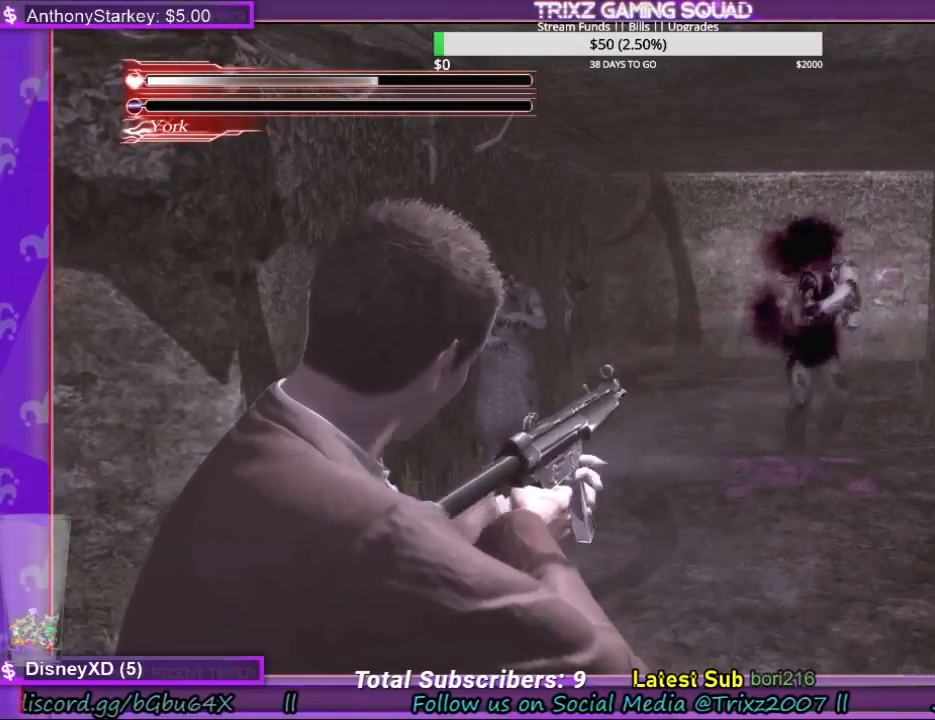
{"keys": [], "mouse": [], "events": [[134, "space", "up"]]}
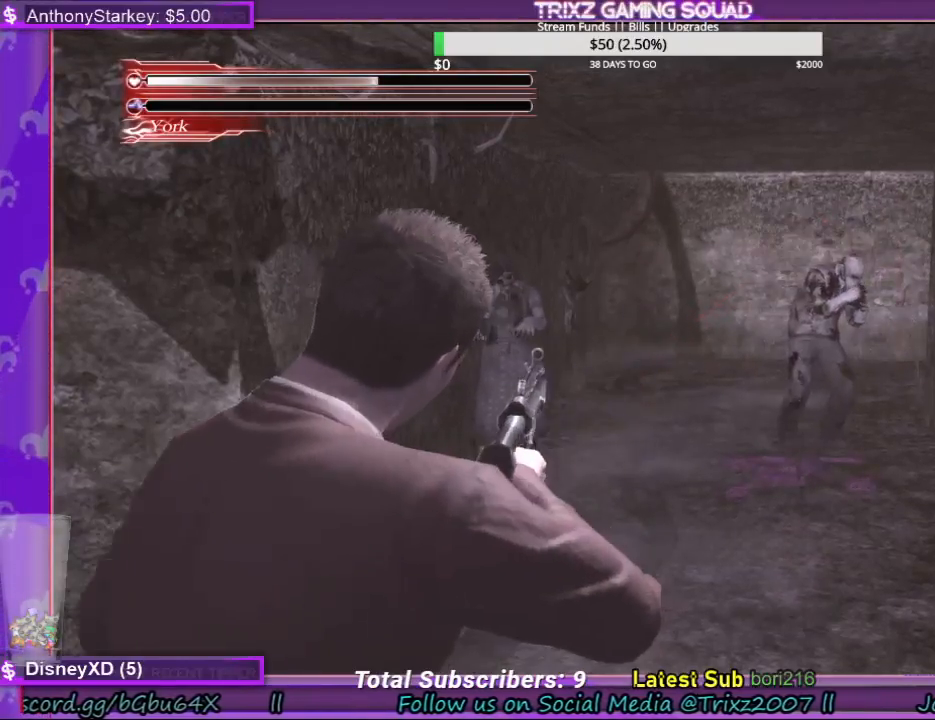
{"keys": ["w"], "mouse": [], "events": [[200, "w", "down"]]}
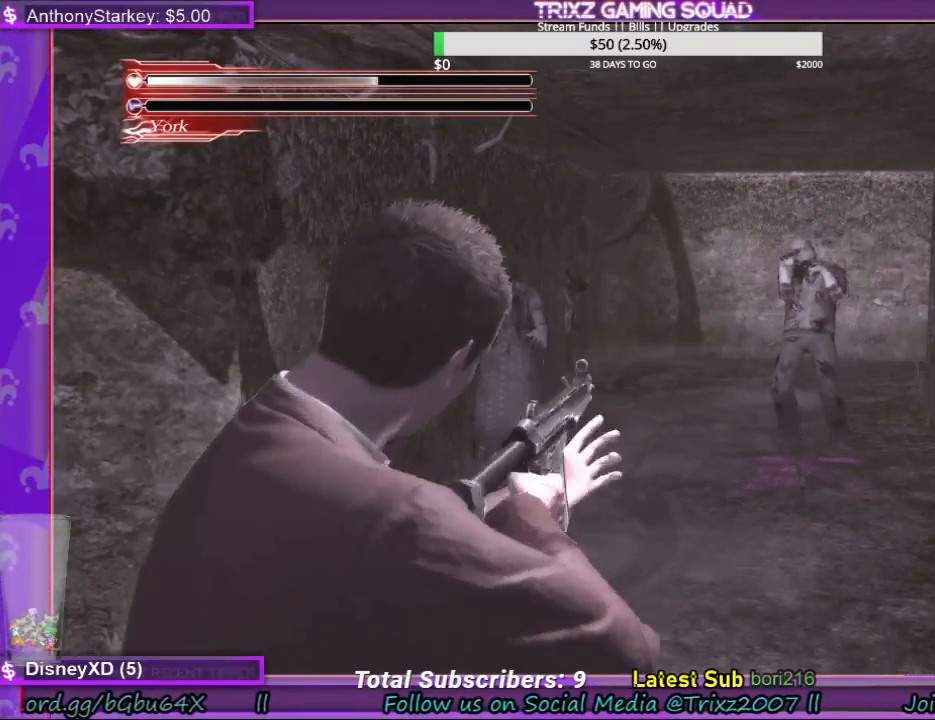
{"keys": [], "mouse": [], "events": [[334, "w", "up"]]}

> [Exercise details] Starting with the top line, write out all the data above exactly; keep the pictures out.

> [Response box]
{"keys": [], "mouse": [], "events": [[134, "space", "up"]]}
{"keys": ["w"], "mouse": [], "events": [[200, "w", "down"]]}
{"keys": [], "mouse": [], "events": [[334, "w", "up"]]}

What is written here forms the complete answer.